Görev 1 -> İsfahan gezisi yazısında "İnternet bulamama ihtimaline" sözleriyle açılıp "hemen uykuya geçtim." ile kapanan bölümü yeniden yaz, ama "kâğıda" yerine "deftere" koy.
Görev 2 ->
İsfahan gezisi yazısına göre şu soruları cevapla:
(a) Yazar Tahran'dan hangi terminalden otobüse bindi?
(b) Nilifour ne tasarlıyor?
(c) Yazar İsfahan'ı nasıl bir günde gezdi?

Verilen Metin ->
Türkiye’ye dönmeden önce, kısa bir süre de olsa İsfahan şehrini görme fırsatım oldu. Aslında aynı hızla Şiraz’a da gidebilirdim ama yorucu İsfahan gezisinin ertesi sabahı ayak parmağım kan toplamıştı. Pert çıktığım için Tahran’a dönüp bir gün daha fazla dinlenmek istedim.

Bu süreç eylemlere denk geldiği ve İran yollarına hâkim olmadığım için tek başıma otostop çekmek istemedim ve otobüsle Tahran’dan yola çıktım (Arjantin Beyhaghi Otobüs Terminali). Güzel de oldu çünkü bu sayede dünyada rahat otobüslerin varlığından haberim oldu. 28 yıllık yaşamım boyunca otobüs koltukları aralıklarının iki karış olması algıma işlemiş. Bu otobüs seyahatinde ise bacaklarımı 180 derece uzatabildiğimi deneyimlemek resmen hayatımın şokunu yaşattı. Üstüne meyve tabağı vermeleri de benim için altın goldü. Otobüs içinde cenneti yaşadım! Dönüşü, gündüz saatlerine ayarladım ve aynı zamanda yolun güzelliğinin tadını seyrederek çıkardım.

İnternet bulamama ihtimaline karşı yola çıkmadan önce İngilizce bilmeyen insanlarla anlaşabilmek için bazı cümlelerin Farsçalarını not etmiştim. Otobüsün içinde internet mevcuttu ama ülke genelinde ne yazık ki ağır çekiyor. Gerekli telefon ve adresleri de kâğıda yazdım. Otobüsten inince taksiye bindim ve “gideceğim yeri aramasını” yazan notu gösterdim. Taksici telefonla görüştükten sonra yolun tarifini aldı ve beni sorunsuz ulaştırdı. 2016 senesinde Türkiye’deki bir festivalden tanıdığım Nilifour’un evinde kaldım. Hem atölye hem de yaşam alanı olarak kullandığı evinin bir odasını isteyenlere kiralıyor. Kendisi psychedelic ev eşyaları tasarlıyor. Eve gece vardığım için kısa bir sohbetin ardından hemen uykuya geçtim.

Bulunduğum bölgede hava genellikle gündüzleri sıcak ama esintili, akşamları soğuktu. İsfahan’ı Güneşli ama bir o kadar da rüzgârlı bir günde gezdim. Gerçekten çok esiyordu ve şal kafamdan durmadan düşüyordu. Rastalardan dolayı da bir yandan kafam, içinde terleyip kaşınıyordu. Örtme işi bu sefer çok sinir etmişti beni.

Veri Bloğu ->

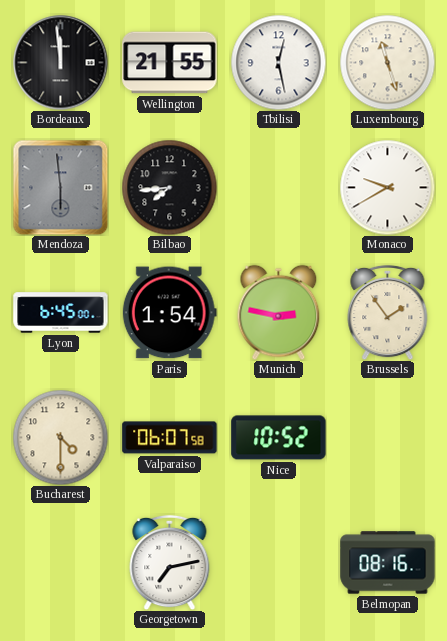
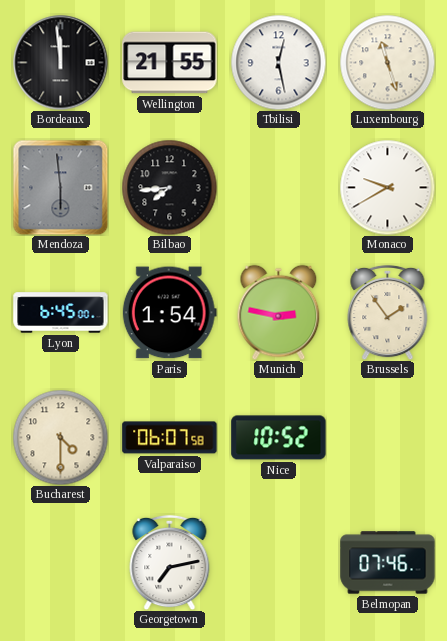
Belmopan: 08:16 -> 07:46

Tam Cevap 1 ->
İnternet bulamama ihtimaline karşı yola çıkmadan önce İngilizce bilmeyen insanlarla anlaşabilmek için bazı cümlelerin Farsçalarını not etmiştim. Otobüsün içinde internet mevcuttu ama ülke genelinde ne yazık ki ağır çekiyor. Gerekli telefon ve adresleri de deftere yazdım. Otobüsten inince taksiye bindim ve “gideceğim yeri aramasını” yazan notu gösterdim. Taksici telefonla görüştükten sonra yolun tarifini aldı ve beni sorunsuz ulaştırdı. 2016 senesinde Türkiye’deki bir festivalden tanıdığım Nilifour’un evinde kaldım. Hem atölye hem de yaşam alanı olarak kullandığı evinin bir odasını isteyenlere kiralıyor. Kendisi psychedelic ev eşyaları tasarlıyor. Eve gece vardığım için kısa bir sohbetin ardından hemen uykuya geçtim.

Tam Cevap 2 ->
(a) Arjantin Beyhaghi Otobüs Terminali'nden.
(b) Psychedelic ev eşyaları tasarlıyor.
(c) Güneşli ama bir o kadar da rüzgârlı bir günde.